Selected by the New York Times as a Notable Book of 1989, The City, Not Long After is a superb human drama told through the eyes of unforgettable characters.
©1989 Pat Murphy; (P)2005 Blackstone Audiobooks
"A sweet fable." (Publishers Weekly)
"Evokes a haunting vision of life after society's collapse, as art becomes magic and combines with the power of love to defeat the engines of war. Highly recommended." (Library Journal)
I hadn't read any science-fiction in ages when I came across this novel. Having lived in the Bay Area for years, the setting lured me to this book, and I became submerged in the story so much that I often kept listening when I should have been doing other things. Good fiction makes you think, good sci-fi makes you wonder at the enormity of our future. With the path that America is now taking, this novel will challenge you with its vision of the dangerous path our country seem to be on. One of the best I have listened to from Audible.
This book almost works for me - almost, but not quite. First let me say that I did enjoy the book enough to finish listening to it, but I doubt I would listen to it again.

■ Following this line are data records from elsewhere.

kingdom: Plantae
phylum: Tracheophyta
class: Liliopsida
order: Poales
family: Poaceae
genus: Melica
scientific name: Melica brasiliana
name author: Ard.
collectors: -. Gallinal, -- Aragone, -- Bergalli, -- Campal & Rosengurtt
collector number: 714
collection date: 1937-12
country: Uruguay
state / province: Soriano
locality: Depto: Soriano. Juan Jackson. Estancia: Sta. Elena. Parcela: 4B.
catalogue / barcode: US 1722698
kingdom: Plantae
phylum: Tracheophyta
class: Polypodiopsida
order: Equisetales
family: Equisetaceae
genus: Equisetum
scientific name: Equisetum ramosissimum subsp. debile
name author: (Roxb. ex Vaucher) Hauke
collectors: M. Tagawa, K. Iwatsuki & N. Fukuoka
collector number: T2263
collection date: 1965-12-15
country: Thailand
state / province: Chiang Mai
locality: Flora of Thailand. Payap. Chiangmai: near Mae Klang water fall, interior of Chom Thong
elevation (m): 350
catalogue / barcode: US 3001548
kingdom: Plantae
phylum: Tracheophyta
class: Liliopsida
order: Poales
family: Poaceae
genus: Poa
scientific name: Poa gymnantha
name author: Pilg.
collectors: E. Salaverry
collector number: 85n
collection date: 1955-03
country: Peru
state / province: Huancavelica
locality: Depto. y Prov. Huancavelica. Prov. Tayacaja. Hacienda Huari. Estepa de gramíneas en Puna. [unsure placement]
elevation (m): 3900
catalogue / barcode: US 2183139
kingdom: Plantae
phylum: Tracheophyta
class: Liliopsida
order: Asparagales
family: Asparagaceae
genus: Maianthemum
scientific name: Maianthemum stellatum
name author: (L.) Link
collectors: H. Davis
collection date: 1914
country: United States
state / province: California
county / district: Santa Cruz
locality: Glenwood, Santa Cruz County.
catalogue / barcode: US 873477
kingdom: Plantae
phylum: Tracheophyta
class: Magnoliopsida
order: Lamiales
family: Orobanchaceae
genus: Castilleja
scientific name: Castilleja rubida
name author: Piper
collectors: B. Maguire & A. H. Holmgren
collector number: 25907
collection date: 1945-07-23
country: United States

I have listened to other books by Pat Murphy and I like her writing style. That may be one of the reasons this book did not really work - I expected better things.
I loved the surreal sense evoked by wandering through an almost empty San Francisco. I loved the colorful images in the book.
Some of my problems with the book are nit-picky; I hated the name of one of the characters - "Danny-boy". It was just too cutsey for me. But the real reasons I did not like the book went deeper.
I never connected with the lead character. She left me as empty of emotions as she seemed to be.
Other characters were better. Infact other characters were introduced and fleshed out so that I wanted to spend more time with them, then they were dropped into the background as props.
Subplots worked the same way. Interesting twists or directions came up, then just went away.
And finally the ending - It lost me. I confess I didn't understand the point of it. Just as I didn't understand the point of the book. I don't really think books need a point if they are entertaining, but this one seemed to be trying to tell me something - a moral perhaps - but I never quite got it.
Pat Murphy is a good writer and this book had some very good moments. As I said, the images she draws are wonderful, but I was left wanting something I never quite got.
5 reviews, 574 ratings, 937 titles in library, 101 purchased in 2014, Member since 2000
I'm a big Armageddon story fan. This one is unusual with its "Flower Child" beginning. Even the inevitable war with the power hungry faction has a gentle very low body count quality.
I tend to finish any book I start. This one was hard to do. The basic concept of the book seems to be that people are stupid. The military for fighting wars, the peace groups for grasping at ways to have peace, and the cast lives up to these ideas. In the end the peaceful kill and the militant don't. While hinted at, the "magic" refered to by the professional reviewers remains too fanciful to be a key component of the story and works for and against the main character.
Overly simplistic without a decent story line. Save your cash and more importantly your time on this one.
The narration is okay, but has a lot of high end (treble) that needs to be filtered out or toned down when played on something besides headphones.
I listened to this book a couple of years ago. It was slow in some ways, but though provoking. It's stuck with me, not just in one ear and out the other.